(TASK STATEMENT): All of the data below should be written out again exactly.

*** Opening DATASET EXCERPT ***

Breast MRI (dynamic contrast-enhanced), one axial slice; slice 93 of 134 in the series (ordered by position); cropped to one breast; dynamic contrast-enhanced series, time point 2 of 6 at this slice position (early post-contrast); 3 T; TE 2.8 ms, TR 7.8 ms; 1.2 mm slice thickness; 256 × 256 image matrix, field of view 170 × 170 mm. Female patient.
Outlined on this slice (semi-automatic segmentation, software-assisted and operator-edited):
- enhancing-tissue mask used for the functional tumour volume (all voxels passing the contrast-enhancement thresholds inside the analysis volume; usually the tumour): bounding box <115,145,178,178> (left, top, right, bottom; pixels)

*** Closing DATASET EXCERPT ***

(SOLVED EXERCISE):
Breast MRI (dynamic contrast-enhanced), one axial slice; slice 93 of 134 in the series (ordered by position); cropped to one breast; dynamic contrast-enhanced series, time point 2 of 6 at this slice position (early post-contrast); 3 T; TE 2.8 ms, TR 7.8 ms; 1.2 mm slice thickness; 256 × 256 image matrix, field of view 170 × 170 mm. Female patient.
Outlined on this slice (semi-automatic segmentation, software-assisted and operator-edited):
- enhancing-tissue mask used for the functional tumour volume (all voxels passing the contrast-enhancement thresholds inside the analysis volume; usually the tumour): bounding box <115,145,178,178> (left, top, right, bottom; pixels)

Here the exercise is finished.